La viande. Certes, dans ce football business du XXIème siècle, les joueurs peuvent être considérés comme de la viande par les plus mercantilistes agents mais ce n’est pas cette raison qui conduit à ce surnom des joueurs du Spartak. Au contraire, pour comprendre la création de ce surnom, il faut remonter à une époque où le football demeurait encore une activité récréative, dans les années 1920, et sous un régime qui s’opposait au capitalisme, le communisme soviétique. Le club fut fondé en 1922, sous le nom de МКС (cercle sportif de Moscou), et sur les ruines dans un ancien club omnisport attaché au mouvement panslave Sokol. En 1923, les autorités communistes décidèrent que les clubs sportifs devaient s’identifier à un lieu géographique. Moscou étant une grande ville, le club prit le nom du quartier où il résidait (Presnenski) et s’appella Красная Пресня (Rouge Presnenski). Puis, en 1926, nouvelle intervention des autorités qui intimèrent aux clubs de se lier avec des administrations ou des syndicats ou coopératives de travailleurs. Les autres grands clubs moscovites étaient alors déjà patronnés par les grandes administrations centrales : le Dynamo Moscou était soutenu par la police politique, le CSKA Moscou par l’armée rouge et le Lokomotiv Moscou par la compagnie des chemins de fer. Le futur Spartak était alors supporté par Nikolai Pashintsev, président du comité central du syndicat de l’industrie alimentaire, et ce dernier mit le club sous la direction et le parrainage d’une coopérative de bouchers et de commerçants alimentaires. Le club prit donc le nom de Пищевики (Travailleurs de l’alimentation) de 1926 à 1931. Après 1931, le club changea de partenaire et de nom (Промкооперация – Coopérative de production).

════════════════════

Traduisez en anglais cette phrase du texte sur le surnom des joueurs du Spartak : « En 1923, les autorités communistes décidèrent que les clubs sportifs devaient s’identifier à un lieu géographique. »

*Données enregistrées*.
════════════════════

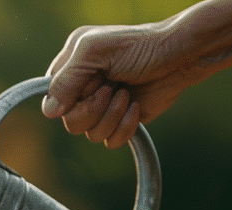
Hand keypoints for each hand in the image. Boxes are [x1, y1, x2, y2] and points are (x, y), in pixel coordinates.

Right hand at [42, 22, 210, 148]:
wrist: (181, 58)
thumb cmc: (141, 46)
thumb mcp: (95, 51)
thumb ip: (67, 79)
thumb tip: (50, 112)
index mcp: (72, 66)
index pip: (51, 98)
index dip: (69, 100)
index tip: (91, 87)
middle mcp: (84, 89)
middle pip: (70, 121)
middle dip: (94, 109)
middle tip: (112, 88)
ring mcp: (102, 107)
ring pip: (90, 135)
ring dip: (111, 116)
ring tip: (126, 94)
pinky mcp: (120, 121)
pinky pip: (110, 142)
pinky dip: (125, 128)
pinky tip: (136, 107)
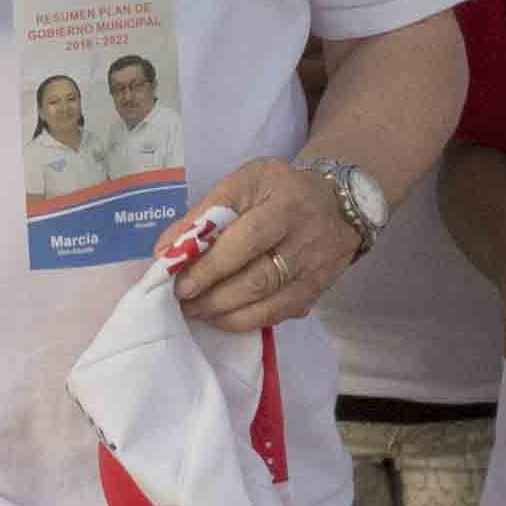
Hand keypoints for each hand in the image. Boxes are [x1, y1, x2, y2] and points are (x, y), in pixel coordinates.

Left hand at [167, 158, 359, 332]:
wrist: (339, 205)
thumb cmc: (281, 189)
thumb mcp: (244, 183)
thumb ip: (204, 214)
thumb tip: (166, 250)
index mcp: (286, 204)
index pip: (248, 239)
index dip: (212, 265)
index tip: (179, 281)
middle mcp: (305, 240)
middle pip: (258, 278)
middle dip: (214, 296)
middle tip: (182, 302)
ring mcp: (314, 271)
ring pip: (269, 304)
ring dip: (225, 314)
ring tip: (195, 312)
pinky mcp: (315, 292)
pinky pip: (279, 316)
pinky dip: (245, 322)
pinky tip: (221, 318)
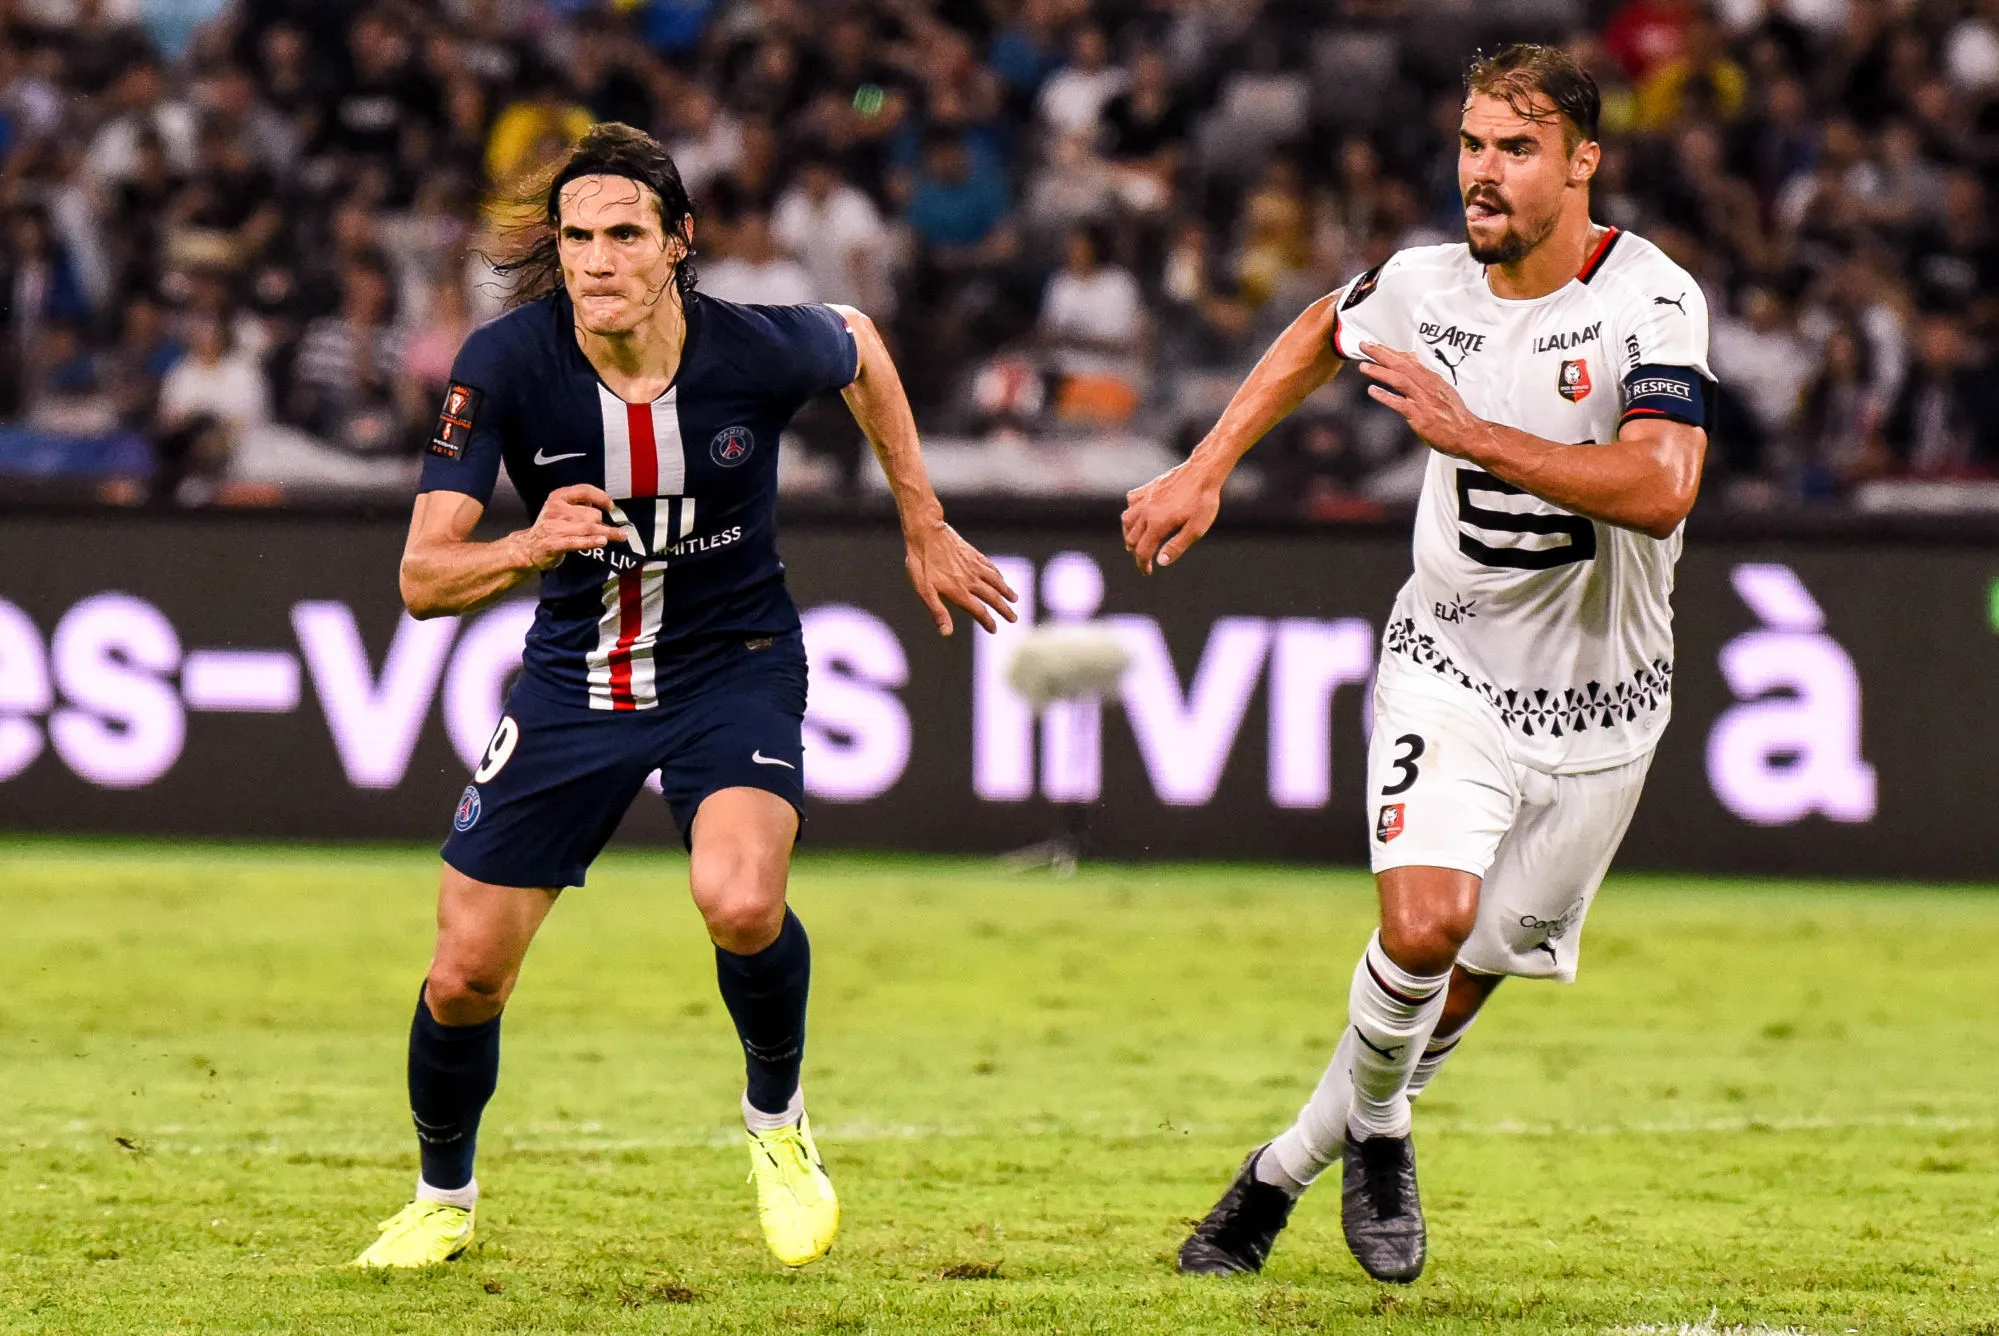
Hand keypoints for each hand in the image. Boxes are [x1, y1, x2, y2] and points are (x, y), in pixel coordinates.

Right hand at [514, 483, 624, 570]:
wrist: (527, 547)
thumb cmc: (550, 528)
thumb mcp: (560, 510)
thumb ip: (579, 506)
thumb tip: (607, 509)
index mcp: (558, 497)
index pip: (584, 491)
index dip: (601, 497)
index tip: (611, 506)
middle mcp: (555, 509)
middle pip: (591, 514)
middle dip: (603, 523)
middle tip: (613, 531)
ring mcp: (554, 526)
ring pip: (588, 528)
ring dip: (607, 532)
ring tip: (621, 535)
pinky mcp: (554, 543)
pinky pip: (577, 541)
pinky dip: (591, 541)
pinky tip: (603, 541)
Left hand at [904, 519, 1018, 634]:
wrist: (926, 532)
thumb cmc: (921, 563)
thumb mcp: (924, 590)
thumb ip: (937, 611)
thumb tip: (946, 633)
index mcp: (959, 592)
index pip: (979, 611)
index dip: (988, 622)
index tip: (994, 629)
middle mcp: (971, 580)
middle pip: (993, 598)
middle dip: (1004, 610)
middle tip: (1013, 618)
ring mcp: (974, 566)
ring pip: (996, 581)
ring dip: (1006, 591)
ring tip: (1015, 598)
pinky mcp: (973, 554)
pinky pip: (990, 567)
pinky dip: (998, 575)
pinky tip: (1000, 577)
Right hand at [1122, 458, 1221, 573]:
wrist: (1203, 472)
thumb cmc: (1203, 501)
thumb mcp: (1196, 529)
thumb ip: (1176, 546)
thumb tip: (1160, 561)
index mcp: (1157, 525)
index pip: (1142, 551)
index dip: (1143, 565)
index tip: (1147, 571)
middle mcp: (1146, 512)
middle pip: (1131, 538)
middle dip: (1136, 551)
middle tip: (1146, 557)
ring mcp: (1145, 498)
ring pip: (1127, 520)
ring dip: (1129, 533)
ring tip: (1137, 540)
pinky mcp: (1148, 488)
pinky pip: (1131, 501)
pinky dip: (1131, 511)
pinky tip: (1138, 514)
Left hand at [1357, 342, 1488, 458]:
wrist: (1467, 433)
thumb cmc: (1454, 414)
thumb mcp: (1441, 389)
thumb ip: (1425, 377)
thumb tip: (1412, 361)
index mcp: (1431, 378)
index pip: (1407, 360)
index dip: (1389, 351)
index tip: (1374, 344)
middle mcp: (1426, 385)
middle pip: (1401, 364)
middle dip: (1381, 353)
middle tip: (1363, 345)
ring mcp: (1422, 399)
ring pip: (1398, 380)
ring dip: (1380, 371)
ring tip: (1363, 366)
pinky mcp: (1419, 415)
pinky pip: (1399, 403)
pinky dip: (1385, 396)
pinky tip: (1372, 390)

════════════════════

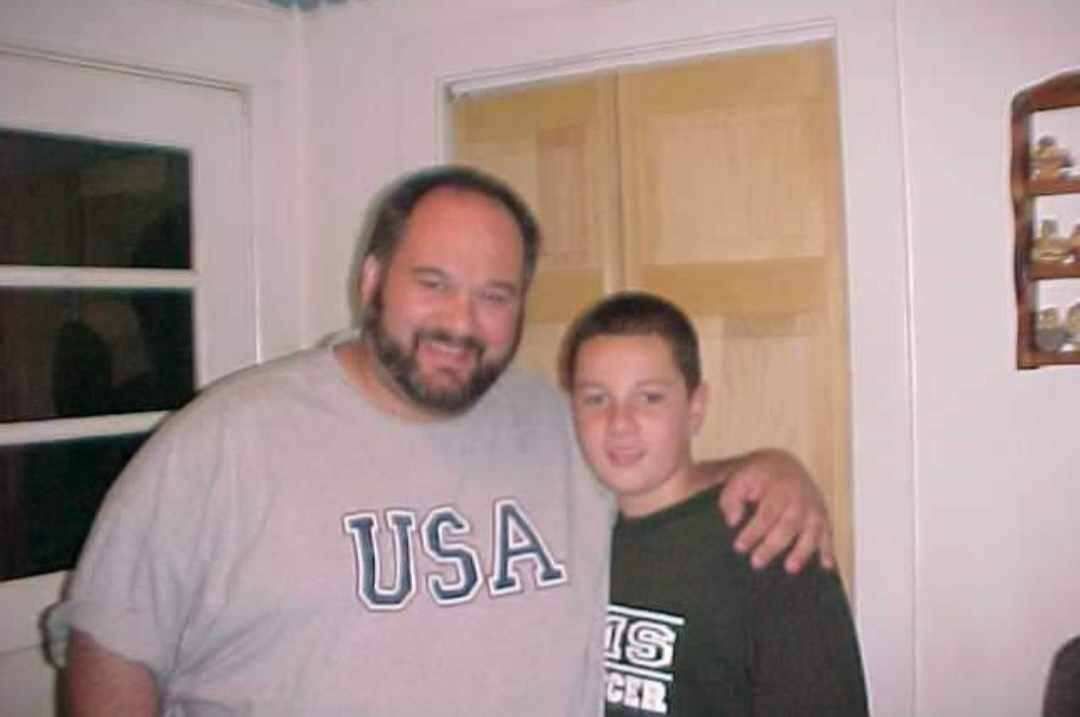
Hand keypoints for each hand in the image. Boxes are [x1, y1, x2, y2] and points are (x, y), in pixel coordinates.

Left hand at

════════════════════

*Votre réponse*. In 1923, the communist authorities decided that sports clubs had to identify with a geographic location.